All references to basic blocks in constant propagation are updated to reference (basic block, context) pairs. A context is simply an integer which is known at compile time. Fig. 4 shows how the interpreted program counter can be used as the context in the interpreter outer loop:

Source: https://dl.acm.org/doi/10.1145/3729259

In this usage, a (basic block, context) pair is really a (basic block, operation in the interpreted program) pair. This means the body of the interpreter’s while loop will be replica once for each operation in the interpreted program. At each replica, the value of pc will be known by the compiler/specializer.
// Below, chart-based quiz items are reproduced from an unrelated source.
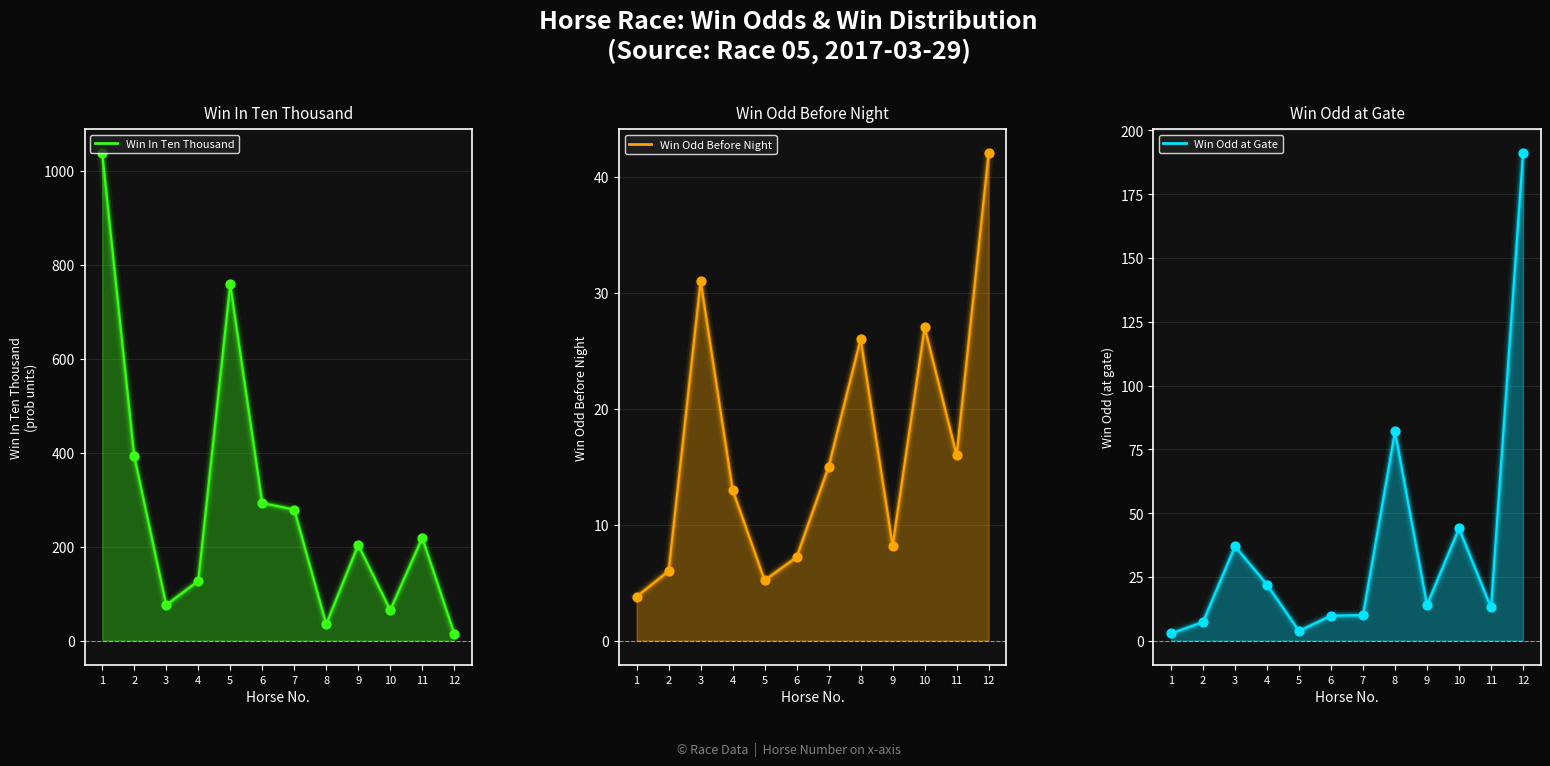

What is the total value across all series at 10?

136.0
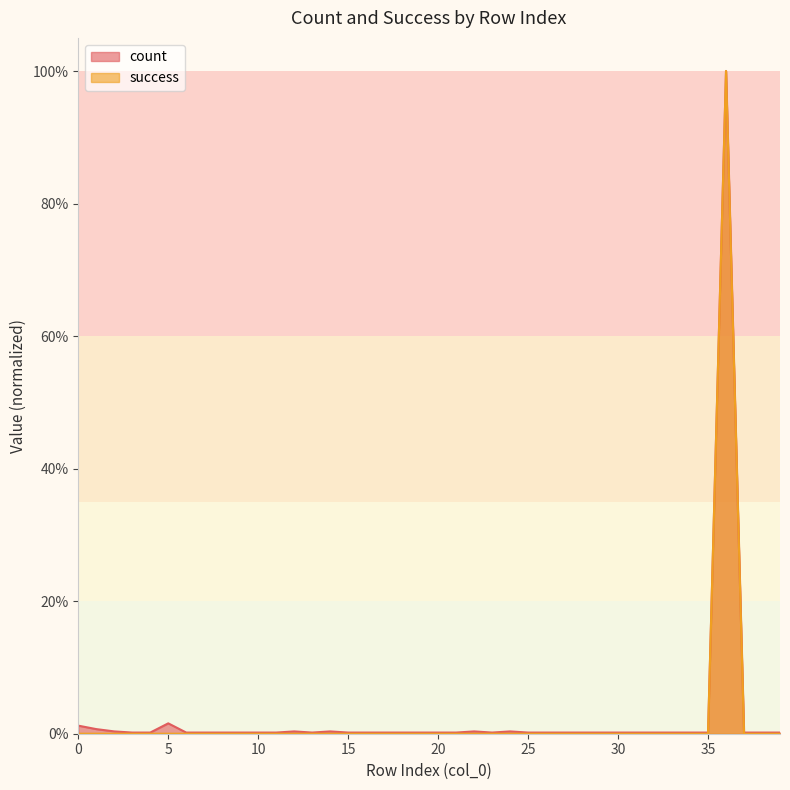

What is the maximum value for success?

1.0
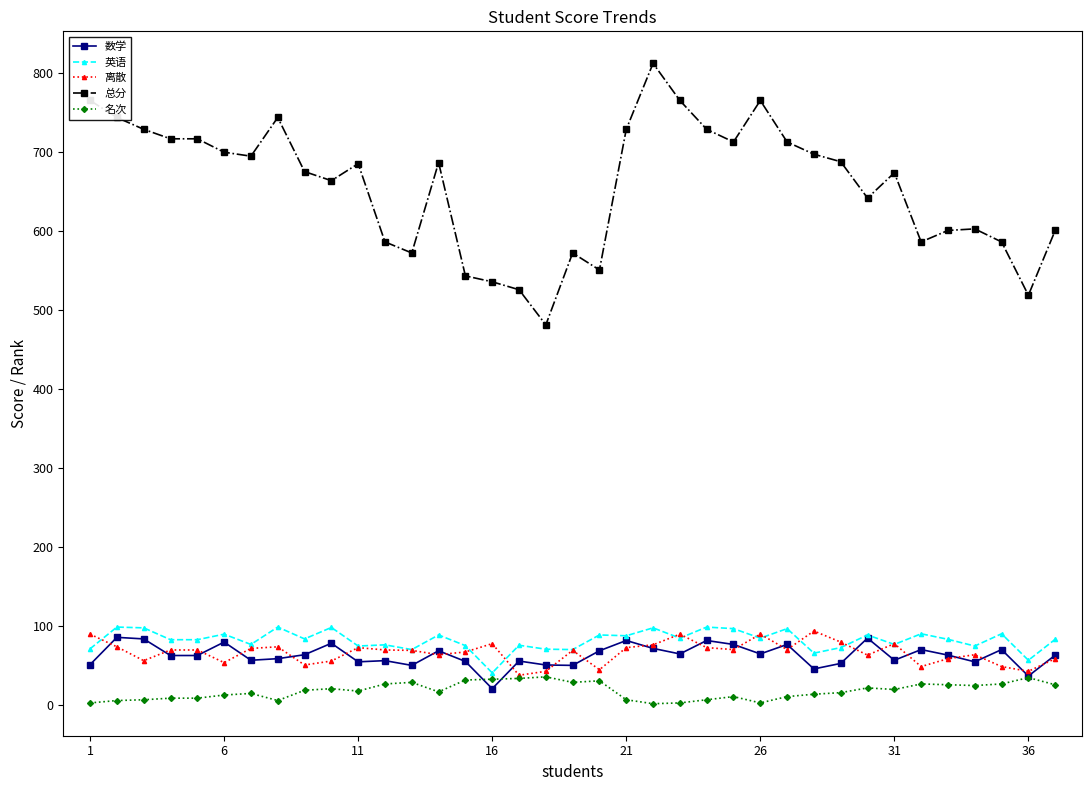

What is the minimum value for 英语?

41.0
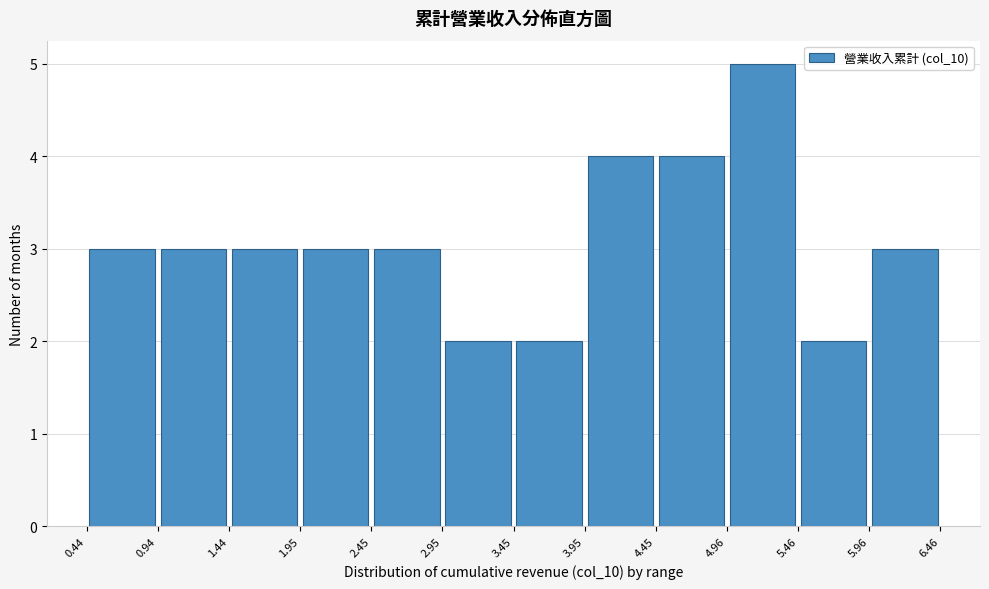

Over which range of the x-axis is the bar tallest?

4.96 to 5.46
specialized_value is a hint that indicates that a particular variable in the interpreter can only have a few specific values. For example, say a dynamic branch in the interpreted bytecode can either jump to pc=0 or pc=1. The interpreter can call specialized_value to indicate this information to the compiler/specializer. When the compiler/specializer encounters such a call, it:

generates control flow to 𝑁 blocks, branching at runtime on value, then constant-propagating at compile time in each specialized path

I think of the implementation of specialized_value like this:

// Original Code
x = specialized_value(x, 0, 3);
print(x);

// Transformed
switch (x)
{
case 0:
    print(0);
    break;

case 1:
    print(1);
    break;

case 2:
    print(2);
    break;
}

Fig. 5 shows examples of how an interpreter can call specialized_value to implement dynamic branching:

Source: https://dl.acm.org/doi/10.1145/3729259

The IR generated by a call like specialized_value(pc, 0, 2) contains conditional branches to one of two basic blocks (in one block pc=0, and in the other block pc=1). Because pc is a compile time constant in both blocks, constant propagation of pc continues to work, and each expression in the interpreter that looks like bytecode[pc] can be simplified down to a literal bytecode operation.

Results

wevaled and wevaled + state represent the techniques described in this paper:

Source: https://dl.acm.org/doi/10.1145/3729259

The optimizations in state involve modifying the interpreter to call intrinsic functions to read and write bytecode operation operands. This causes the operands which (bytecode operations use) to be converted directed to SSA operands when specializing/compiling the interpreter.

Dangling Pointers

This solution is great but feels like one point on a spectrum. It would be interesting to see other language extensions which achieve similar results. For example, I could see this implemented with something like macros/metaprogramming. A compile time loop could iterate over all operations in the interpreted bytecode and emit interpreter source code for each operation (maybe with something like goto statements linking them together). It would be more code change (isolated in a few places) in the interpreter, but still achieve the same goals, without relying on a fast path in constant propagation.